**Dataset**
########################################
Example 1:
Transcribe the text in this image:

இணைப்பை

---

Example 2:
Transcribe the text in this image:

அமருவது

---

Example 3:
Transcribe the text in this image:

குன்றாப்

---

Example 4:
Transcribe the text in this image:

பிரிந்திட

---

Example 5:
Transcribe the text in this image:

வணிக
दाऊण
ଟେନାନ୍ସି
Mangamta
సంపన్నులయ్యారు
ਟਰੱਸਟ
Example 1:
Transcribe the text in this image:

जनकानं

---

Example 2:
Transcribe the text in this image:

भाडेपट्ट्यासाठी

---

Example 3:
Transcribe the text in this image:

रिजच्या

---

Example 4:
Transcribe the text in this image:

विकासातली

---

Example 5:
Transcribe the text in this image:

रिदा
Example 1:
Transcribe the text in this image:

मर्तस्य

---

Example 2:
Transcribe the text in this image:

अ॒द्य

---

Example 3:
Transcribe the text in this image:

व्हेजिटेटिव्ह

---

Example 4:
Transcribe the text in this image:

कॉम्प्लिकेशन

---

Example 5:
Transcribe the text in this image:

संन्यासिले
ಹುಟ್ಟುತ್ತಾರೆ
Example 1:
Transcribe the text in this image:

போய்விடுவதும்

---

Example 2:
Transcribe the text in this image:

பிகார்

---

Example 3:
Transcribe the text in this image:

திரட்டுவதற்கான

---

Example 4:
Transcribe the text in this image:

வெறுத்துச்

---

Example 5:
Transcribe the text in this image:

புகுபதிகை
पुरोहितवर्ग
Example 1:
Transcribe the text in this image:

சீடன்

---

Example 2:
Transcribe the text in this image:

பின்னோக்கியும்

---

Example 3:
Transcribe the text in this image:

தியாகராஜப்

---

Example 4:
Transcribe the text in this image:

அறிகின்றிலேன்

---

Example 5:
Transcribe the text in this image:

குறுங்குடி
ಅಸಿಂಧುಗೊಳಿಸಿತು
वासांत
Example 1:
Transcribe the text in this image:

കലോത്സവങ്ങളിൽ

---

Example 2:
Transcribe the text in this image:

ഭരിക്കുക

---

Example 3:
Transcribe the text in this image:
########################################
**Try it**
Write the material out exactly, with nothing left out.

**Response area**
Example 1:
Transcribe the text in this image:

இணைப்பை

---

Example 2:
Transcribe the text in this image:

அமருவது

---

Example 3:
Transcribe the text in this image:

குன்றாப்

---

Example 4:
Transcribe the text in this image:

பிரிந்திட

---

Example 5:
Transcribe the text in this image:

வணிக
दाऊण
ଟେନାନ୍ସି
Mangamta
సంపన్నులయ్యారు
ਟਰੱਸਟ
Example 1:
Transcribe the text in this image:

जनकानं

---

Example 2:
Transcribe the text in this image:

भाडेपट्ट्यासाठी

---

Example 3:
Transcribe the text in this image:

रिजच्या

---

Example 4:
Transcribe the text in this image:

विकासातली

---

Example 5:
Transcribe the text in this image:

रिदा
Example 1:
Transcribe the text in this image:

मर्तस्य

---

Example 2:
Transcribe the text in this image:

अ॒द्य

---

Example 3:
Transcribe the text in this image:

व्हेजिटेटिव्ह

---

Example 4:
Transcribe the text in this image:

कॉम्प्लिकेशन

---

Example 5:
Transcribe the text in this image:

संन्यासिले
ಹುಟ್ಟುತ್ತಾರೆ
Example 1:
Transcribe the text in this image:

போய்விடுவதும்

---

Example 2:
Transcribe the text in this image:

பிகார்

---

Example 3:
Transcribe the text in this image:

திரட்டுவதற்கான

---

Example 4:
Transcribe the text in this image:

வெறுத்துச்

---

Example 5:
Transcribe the text in this image:

புகுபதிகை
पुरोहितवर्ग
Example 1:
Transcribe the text in this image:

சீடன்

---

Example 2:
Transcribe the text in this image:

பின்னோக்கியும்

---

Example 3:
Transcribe the text in this image:

தியாகராஜப்

---

Example 4:
Transcribe the text in this image:

அறிகின்றிலேன்

---

Example 5:
Transcribe the text in this image:

குறுங்குடி
ಅಸಿಂಧುಗೊಳಿಸಿತು
वासांत
Example 1:
Transcribe the text in this image:

കലോത്സവങ്ങളിൽ

---

Example 2:
Transcribe the text in this image:

ഭരിക്കുക

---

Example 3:
Transcribe the text in this image:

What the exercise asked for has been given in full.